Das Haus, in das wir zogen, war ein Bürgerhaus aus der Gründerzeit. Unsere Wohnung lag in der obersten, der 5. Etage. Aus dem Treppenhaus kam man in einen kurzen Flur. Rechts ging eine Tür ab, die ins Wohnzimmer führte. Der Raum hatte zwei Fenster, die zur Straße, Richtung Westen, gingen. Am Nachmittag schien die Sonne ins Zimmer. Das konnte sie, weil das gegenüberliegende Haus nur vier Stockwerke hatte und deshalb niedriger war.

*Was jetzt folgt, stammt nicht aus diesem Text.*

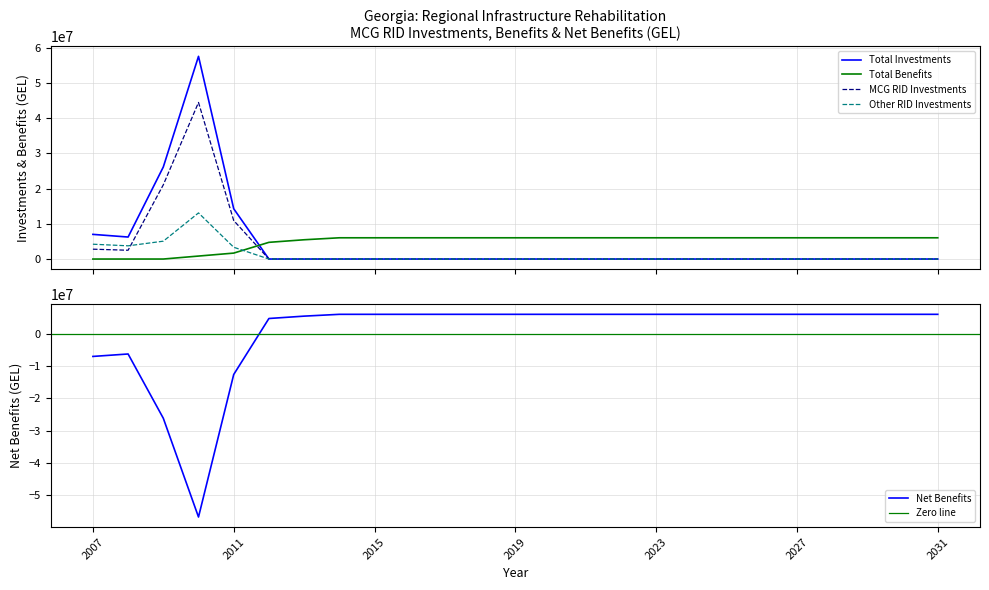

Reading right to left, list all the values displayed in this chart.

Total Investments: 2031=0.0	2030=0.0	2029=0.0	2028=0.0	2027=0.0	2026=0.0	2025=0.0	2024=0.0	2023=0.0	2022=0.0	2021=0.0	2020=0.0	2019=0.0	2018=0.0	2017=0.0	2016=0.0	2015=0.0	2014=0.0	2013=0.0	2012=0.0	2011=14284555.8	2010=57565280.0	2009=26142026.4	2008=6246409.9	2007=7003004.3
Total Benefits: 2031=6033316.7	2030=6033316.7	2029=6033316.7	2028=6033316.7	2027=6033316.7	2026=6033316.7	2025=6033316.7	2024=6033316.7	2023=6033316.7	2022=6033316.7	2021=6033316.7	2020=6033316.7	2019=6033316.7	2018=6033316.7	2017=6033316.7	2016=6033316.7	2015=6033316.7	2014=6033316.7	2013=5472739.9	2012=4741990.8	2011=1684983.9	2010=843174.9	2009=0.0	2008=0.0	2007=0.0
Net Benefits: 2031=6033316.7	2030=6033316.7	2029=6033316.7	2028=6033316.7	2027=6033316.7	2026=6033316.7	2025=6033316.7	2024=6033316.7	2023=6033316.7	2022=6033316.7	2021=6033316.7	2020=6033316.7	2019=6033316.7	2018=6033316.7	2017=6033316.7	2016=6033316.7	2015=6033316.7	2014=6033316.7	2013=5472739.9	2012=4741990.8	2011=-12599571.9	2010=-56722105.1	2009=-26142026.4	2008=-6246409.9	2007=-7003004.3
MCG RID Investments: 2031=0.0	2030=0.0	2029=0.0	2028=0.0	2027=0.0	2026=0.0	2025=0.0	2024=0.0	2023=0.0	2022=0.0	2021=0.0	2020=0.0	2019=0.0	2018=0.0	2017=0.0	2016=0.0	2015=0.0	2014=0.0	2013=0.0	2012=0.0	2011=10937130.0	2010=44468711.0	2009=21073517.3	2008=2494928.3	2007=2796329.0
Other RID Investments: 2031=0.0	2030=0.0	2029=0.0	2028=0.0	2027=0.0	2026=0.0	2025=0.0	2024=0.0	2023=0.0	2022=0.0	2021=0.0	2020=0.0	2019=0.0	2018=0.0	2017=0.0	2016=0.0	2015=0.0	2014=0.0	2013=0.0	2012=0.0	2011=3347425.8	2010=13096569.0	2009=5068509.2	2008=3751481.6	2007=4206675.3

Nach links ging die erste Tür in ein kleines, schmales Zimmer. Das Fenster, welches die ganze Breite der hinteren Wand einnahm, ging zum Hof hinaus. In der rechten hinteren Ecke stand ein kleines, transportables Kachelöfchen. Dieses kleine Zimmer war für mich. Das erste Mal in meinem Leben bekam ich ein eigenes Zimmer. Es ging zwar nur ein schmales Bett, ein kleiner Schrank und die alten Korbmöbel meiner Eltern hinein, aber für mich war es das „Himmelreich“. Dadurch fiel mir auch der Abschied von Guben nicht ganz so schwer. Ich arbeitete ja auch weiter in Guben, was die Sache noch erträglicher machte.

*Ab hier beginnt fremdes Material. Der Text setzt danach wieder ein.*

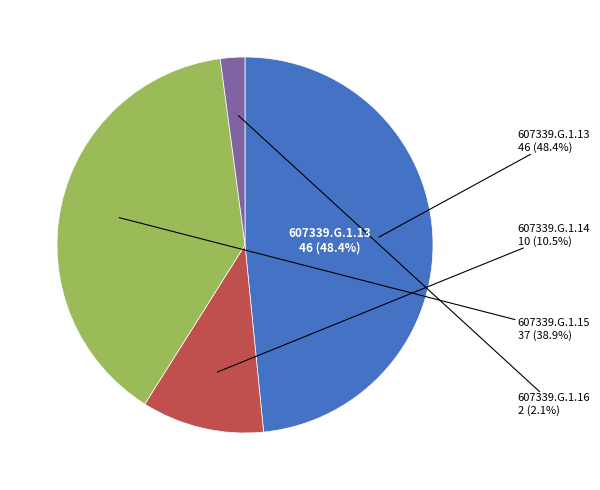

How many segments does this pie chart have?

4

Die zweite Tür führte ins Schlafzimmer. Es war etwas verwinkelt. Es hatte ebenfalls nur ein Fenster, das auch zum Hof hinaus ging. Gleich rechts befand sich ein kleiner Abstellraum. Die Küche befand sich hinter dem Schlafzimmer, ebenfalls mit einem Fenster zum Hof. Aus der Küche führte noch eine Tür zu einer Treppe. Früher war das der „Dienstbotenaufgang“. Jetzt war die Treppe nach unten geschlossen und diente als Abstellraum.
Ein Bad gab es nicht, und die Toilette war im Treppenflur, eine halbe Treppe tiefer.
Das Außergewöhnliche in der neuen Wohnung war, das sich im Flur ein Telefon befand! Ein Luxus, den wir bisher nicht gekannt hatten.